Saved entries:
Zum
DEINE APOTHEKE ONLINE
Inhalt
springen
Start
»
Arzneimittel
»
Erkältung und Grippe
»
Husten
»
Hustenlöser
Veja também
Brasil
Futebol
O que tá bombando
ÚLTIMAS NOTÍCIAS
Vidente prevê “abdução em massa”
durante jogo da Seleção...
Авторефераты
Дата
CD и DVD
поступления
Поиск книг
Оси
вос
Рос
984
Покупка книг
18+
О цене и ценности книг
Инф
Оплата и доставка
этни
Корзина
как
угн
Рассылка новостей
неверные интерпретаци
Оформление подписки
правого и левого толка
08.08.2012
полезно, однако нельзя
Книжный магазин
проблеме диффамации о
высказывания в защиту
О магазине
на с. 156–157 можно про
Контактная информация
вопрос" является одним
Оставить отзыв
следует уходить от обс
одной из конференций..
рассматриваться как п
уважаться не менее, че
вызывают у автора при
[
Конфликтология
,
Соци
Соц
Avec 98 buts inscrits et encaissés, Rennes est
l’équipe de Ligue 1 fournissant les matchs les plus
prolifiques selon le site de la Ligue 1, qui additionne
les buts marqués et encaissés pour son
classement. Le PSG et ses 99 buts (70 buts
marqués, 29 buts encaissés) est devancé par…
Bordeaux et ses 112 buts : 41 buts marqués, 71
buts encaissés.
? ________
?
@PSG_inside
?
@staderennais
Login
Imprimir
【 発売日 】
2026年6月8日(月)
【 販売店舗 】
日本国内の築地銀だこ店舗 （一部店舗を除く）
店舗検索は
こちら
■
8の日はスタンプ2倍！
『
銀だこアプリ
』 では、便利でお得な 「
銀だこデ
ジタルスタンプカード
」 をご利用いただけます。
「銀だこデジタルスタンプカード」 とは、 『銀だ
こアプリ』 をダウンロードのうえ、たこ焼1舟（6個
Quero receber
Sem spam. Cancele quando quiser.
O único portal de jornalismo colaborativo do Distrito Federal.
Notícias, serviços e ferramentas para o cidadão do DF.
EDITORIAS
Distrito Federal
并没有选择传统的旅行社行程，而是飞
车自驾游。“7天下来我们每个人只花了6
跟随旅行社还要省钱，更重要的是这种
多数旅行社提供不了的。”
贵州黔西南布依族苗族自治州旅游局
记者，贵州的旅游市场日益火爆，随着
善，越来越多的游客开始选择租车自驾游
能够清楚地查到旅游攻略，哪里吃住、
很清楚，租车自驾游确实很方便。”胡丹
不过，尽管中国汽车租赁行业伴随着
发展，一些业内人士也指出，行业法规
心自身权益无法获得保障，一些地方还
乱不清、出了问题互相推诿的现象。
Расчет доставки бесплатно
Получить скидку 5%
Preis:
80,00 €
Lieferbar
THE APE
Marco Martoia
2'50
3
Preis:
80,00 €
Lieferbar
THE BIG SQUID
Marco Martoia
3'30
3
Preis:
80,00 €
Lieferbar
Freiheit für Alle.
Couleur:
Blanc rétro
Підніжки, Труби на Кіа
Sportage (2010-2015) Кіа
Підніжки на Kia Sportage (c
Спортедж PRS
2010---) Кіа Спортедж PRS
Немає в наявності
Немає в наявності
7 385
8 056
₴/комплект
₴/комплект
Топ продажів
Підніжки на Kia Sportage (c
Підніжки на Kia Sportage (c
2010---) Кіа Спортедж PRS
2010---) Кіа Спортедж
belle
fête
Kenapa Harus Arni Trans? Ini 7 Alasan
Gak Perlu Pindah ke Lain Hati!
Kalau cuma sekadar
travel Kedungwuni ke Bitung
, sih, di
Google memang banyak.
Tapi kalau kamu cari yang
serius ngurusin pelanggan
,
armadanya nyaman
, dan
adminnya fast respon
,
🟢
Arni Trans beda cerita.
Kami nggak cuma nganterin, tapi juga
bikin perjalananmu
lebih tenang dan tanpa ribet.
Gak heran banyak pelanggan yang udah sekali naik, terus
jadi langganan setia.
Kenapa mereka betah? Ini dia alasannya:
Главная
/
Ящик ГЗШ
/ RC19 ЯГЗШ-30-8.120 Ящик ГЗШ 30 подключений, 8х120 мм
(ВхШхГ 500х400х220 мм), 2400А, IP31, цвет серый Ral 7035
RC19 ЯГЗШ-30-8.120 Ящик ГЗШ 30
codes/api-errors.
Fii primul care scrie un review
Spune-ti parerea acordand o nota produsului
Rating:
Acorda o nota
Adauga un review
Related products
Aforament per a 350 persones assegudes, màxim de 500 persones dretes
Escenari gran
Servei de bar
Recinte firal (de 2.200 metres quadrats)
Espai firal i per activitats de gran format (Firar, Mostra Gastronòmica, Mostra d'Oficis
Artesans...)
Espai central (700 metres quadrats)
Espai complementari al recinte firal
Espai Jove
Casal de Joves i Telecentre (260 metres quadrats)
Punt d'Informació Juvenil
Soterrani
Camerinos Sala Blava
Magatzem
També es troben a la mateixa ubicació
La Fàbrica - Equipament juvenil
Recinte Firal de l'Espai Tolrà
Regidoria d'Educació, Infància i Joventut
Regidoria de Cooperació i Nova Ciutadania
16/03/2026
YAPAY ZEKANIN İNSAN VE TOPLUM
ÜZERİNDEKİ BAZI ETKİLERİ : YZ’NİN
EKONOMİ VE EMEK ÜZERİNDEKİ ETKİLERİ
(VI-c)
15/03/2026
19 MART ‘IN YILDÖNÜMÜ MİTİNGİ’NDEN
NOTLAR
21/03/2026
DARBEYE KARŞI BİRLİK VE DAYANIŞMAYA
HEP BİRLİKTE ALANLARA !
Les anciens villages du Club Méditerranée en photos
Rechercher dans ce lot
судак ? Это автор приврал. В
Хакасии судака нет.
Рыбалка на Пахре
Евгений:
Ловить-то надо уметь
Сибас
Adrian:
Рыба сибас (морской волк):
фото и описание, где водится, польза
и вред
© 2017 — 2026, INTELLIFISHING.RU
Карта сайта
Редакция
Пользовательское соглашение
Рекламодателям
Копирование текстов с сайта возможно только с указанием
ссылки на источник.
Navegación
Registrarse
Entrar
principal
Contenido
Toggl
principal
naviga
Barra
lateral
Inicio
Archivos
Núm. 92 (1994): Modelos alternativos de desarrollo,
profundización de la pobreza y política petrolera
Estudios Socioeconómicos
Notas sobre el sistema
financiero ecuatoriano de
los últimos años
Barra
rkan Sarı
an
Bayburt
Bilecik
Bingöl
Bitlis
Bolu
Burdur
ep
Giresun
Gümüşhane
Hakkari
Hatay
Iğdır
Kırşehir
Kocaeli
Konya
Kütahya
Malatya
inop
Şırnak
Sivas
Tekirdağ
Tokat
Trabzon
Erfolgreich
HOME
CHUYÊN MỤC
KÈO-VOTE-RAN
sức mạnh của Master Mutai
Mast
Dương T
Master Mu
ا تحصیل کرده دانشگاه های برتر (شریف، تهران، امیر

* What the task asks
Say how many lines in the records above hold "banyak", and give no other text.

* Reply to the exercise
2